Start of Block
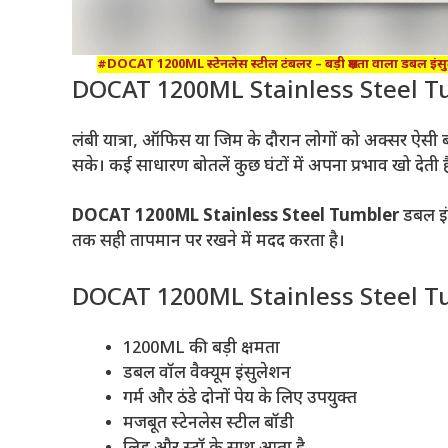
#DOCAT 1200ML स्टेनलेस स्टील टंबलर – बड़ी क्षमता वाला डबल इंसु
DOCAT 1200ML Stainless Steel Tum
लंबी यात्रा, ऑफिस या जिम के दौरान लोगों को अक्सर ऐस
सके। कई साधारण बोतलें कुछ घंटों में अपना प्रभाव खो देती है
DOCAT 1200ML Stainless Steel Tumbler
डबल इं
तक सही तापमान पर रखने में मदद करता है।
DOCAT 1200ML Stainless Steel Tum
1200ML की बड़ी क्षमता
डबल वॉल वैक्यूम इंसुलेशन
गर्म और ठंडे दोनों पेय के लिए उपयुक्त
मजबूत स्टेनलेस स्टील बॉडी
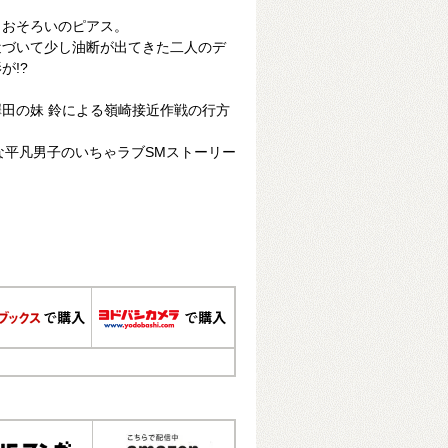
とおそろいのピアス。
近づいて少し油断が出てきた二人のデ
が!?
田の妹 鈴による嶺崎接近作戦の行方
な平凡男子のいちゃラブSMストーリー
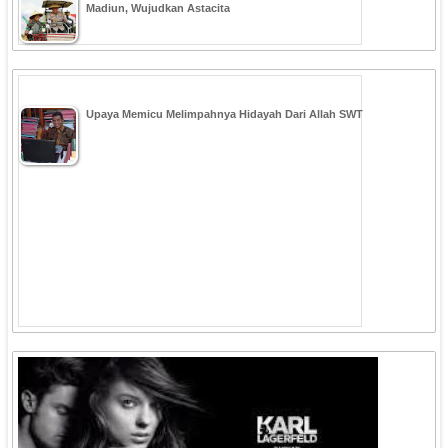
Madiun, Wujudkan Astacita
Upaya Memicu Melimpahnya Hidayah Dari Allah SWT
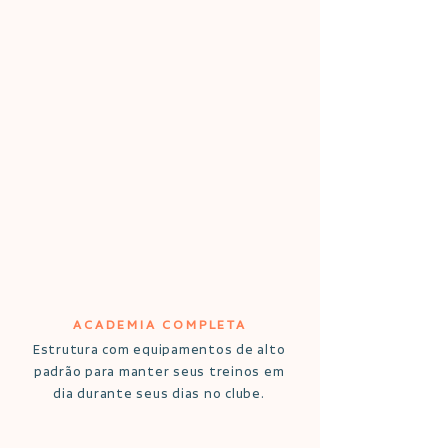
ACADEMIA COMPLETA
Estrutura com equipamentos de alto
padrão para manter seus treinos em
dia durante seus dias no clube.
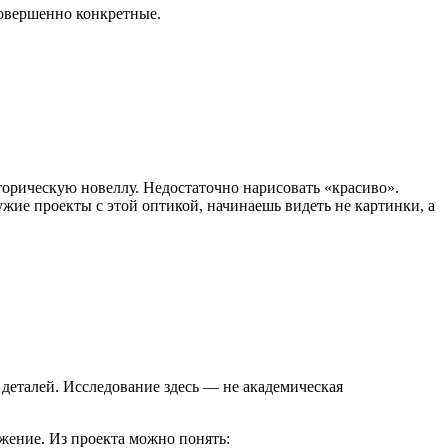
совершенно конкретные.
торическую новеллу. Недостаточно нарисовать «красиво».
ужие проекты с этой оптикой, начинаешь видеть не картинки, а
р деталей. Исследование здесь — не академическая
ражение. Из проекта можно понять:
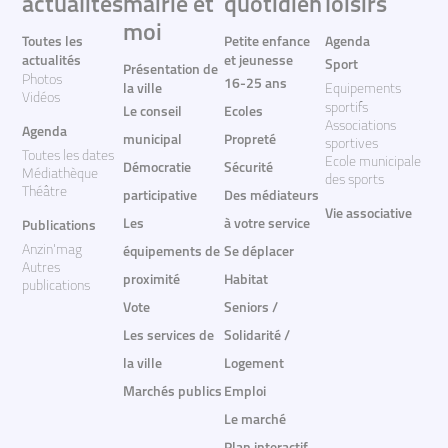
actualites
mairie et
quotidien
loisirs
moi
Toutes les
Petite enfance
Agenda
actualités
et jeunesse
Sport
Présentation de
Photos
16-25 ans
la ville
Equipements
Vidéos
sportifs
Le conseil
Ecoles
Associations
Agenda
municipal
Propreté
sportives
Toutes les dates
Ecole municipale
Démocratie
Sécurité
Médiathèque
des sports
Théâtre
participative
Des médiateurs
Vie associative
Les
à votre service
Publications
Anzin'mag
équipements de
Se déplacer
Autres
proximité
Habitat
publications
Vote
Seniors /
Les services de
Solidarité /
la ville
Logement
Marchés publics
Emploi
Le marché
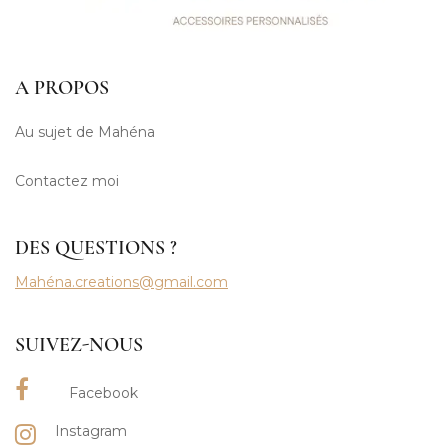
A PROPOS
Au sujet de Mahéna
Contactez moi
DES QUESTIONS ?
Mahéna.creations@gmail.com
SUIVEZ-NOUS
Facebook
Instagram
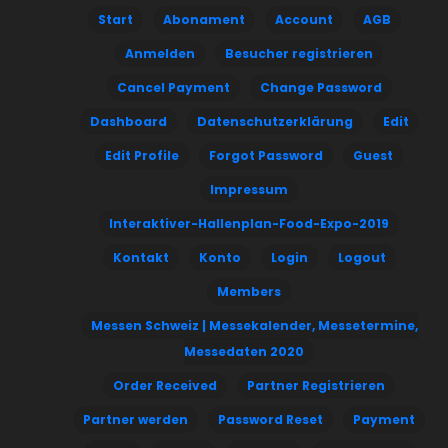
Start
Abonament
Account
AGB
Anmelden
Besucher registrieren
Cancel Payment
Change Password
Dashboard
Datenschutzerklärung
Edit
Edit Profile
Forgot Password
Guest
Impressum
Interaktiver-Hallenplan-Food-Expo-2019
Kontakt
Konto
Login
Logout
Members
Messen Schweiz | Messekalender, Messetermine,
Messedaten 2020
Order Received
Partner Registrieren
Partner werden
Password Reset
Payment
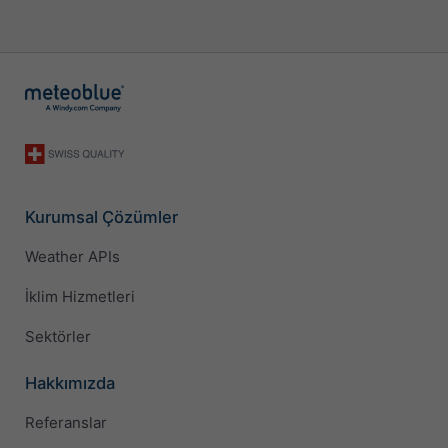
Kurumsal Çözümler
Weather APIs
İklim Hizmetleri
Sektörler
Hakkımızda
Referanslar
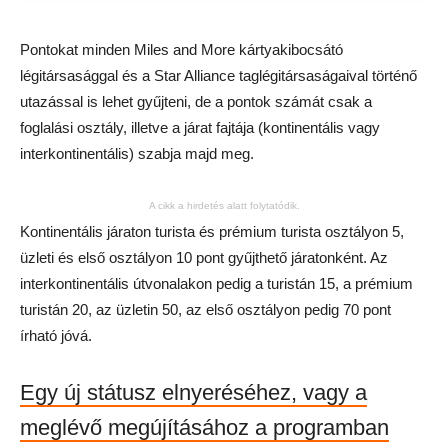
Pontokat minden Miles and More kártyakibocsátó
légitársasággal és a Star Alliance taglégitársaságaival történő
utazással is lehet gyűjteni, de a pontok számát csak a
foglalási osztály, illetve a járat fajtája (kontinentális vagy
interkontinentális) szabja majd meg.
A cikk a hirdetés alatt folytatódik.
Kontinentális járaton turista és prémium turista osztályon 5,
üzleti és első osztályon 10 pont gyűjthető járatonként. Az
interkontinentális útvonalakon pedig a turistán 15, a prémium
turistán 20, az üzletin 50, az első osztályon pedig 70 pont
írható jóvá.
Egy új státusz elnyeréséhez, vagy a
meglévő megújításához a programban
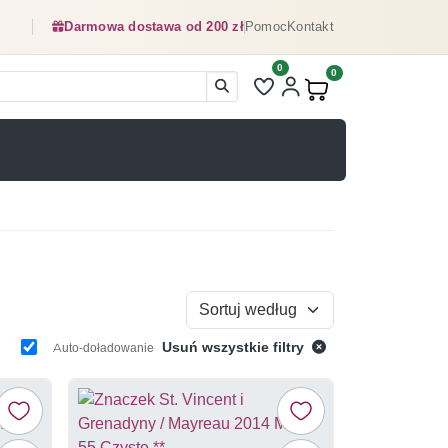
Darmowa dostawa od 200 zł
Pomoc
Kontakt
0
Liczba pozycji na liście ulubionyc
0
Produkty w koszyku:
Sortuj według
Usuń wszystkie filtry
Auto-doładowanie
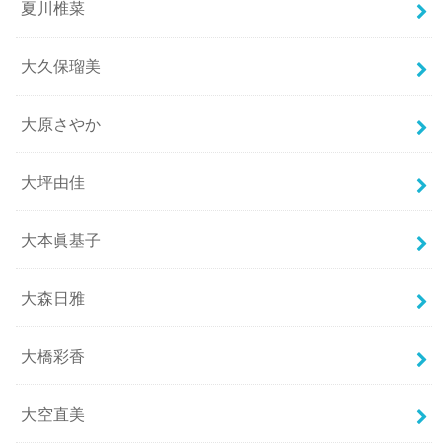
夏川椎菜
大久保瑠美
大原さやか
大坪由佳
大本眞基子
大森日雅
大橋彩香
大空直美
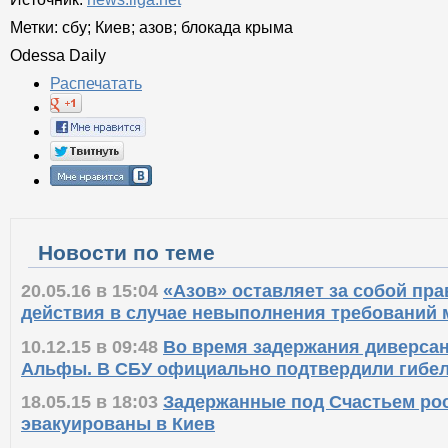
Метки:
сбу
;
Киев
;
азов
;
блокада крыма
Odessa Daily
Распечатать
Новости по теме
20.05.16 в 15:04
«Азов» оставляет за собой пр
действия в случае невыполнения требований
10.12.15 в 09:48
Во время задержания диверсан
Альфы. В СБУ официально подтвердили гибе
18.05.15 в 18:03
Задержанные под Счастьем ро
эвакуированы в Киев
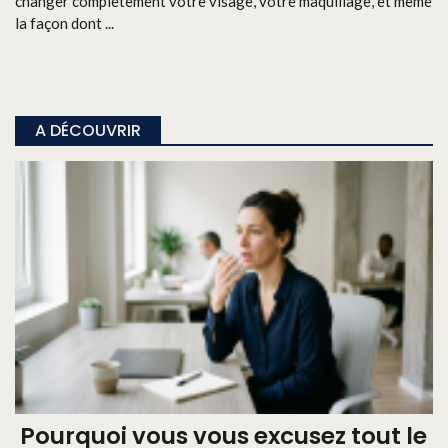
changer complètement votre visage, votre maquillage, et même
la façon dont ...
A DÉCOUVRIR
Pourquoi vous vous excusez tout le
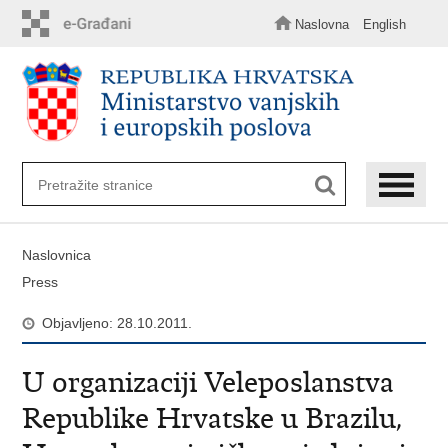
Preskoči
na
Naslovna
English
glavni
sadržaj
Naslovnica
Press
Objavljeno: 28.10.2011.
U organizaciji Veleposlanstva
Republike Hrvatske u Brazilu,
End of Block
• What is being asked
In the data above, find the line containing "Change Password" and the line containing "10.12.15 в 09:48". Copy exactly the stretch from the first through the second, both included, leaving out any picture.

• Response area
Change Password
Dashboard
Datenschutzerklärung
Edit
Edit Profile
Forgot Password
Guest
Impressum
Interaktiver-Hallenplan-Food-Expo-2019
Kontakt
Konto
Login
Logout
Members
Messen Schweiz | Messekalender, Messetermine,
Messedaten 2020
Order Received
Partner Registrieren
Partner werden
Password Reset
Payment
Kurumsal Çözümler
Weather APIs
İklim Hizmetleri
Sektörler
Hakkımızda
Referanslar
Pontokat minden Miles and More kártyakibocsátó
légitársasággal és a Star Alliance taglégitársaságaival történő
utazással is lehet gyűjteni, de a pontok számát csak a
foglalási osztály, illetve a járat fajtája (kontinentális vagy
interkontinentális) szabja majd meg.
A cikk a hirdetés alatt folytatódik.
Kontinentális járaton turista és prémium turista osztályon 5,
üzleti és első osztályon 10 pont gyűjthető járatonként. Az
interkontinentális útvonalakon pedig a turistán 15, a prémium
turistán 20, az üzletin 50, az első osztályon pedig 70 pont
írható jóvá.
Egy új státusz elnyeréséhez, vagy a
meglévő megújításához a programban
Darmowa dostawa od 200 zł
Pomoc
Kontakt
0
Liczba pozycji na liście ulubionyc
0
Produkty w koszyku:
Sortuj według
Usuń wszystkie filtry
Auto-doładowanie
夏川椎菜
大久保瑠美
大原さやか
大坪由佳
大本眞基子
大森日雅
大橋彩香
大空直美
Метки:
сбу
;
Киев
;
азов
;
блокада крыма
Odessa Daily
Распечатать
Новости по теме
20.05.16 в 15:04
«Азов» оставляет за собой пр
действия в случае невыполнения требований
10.12.15 в 09:48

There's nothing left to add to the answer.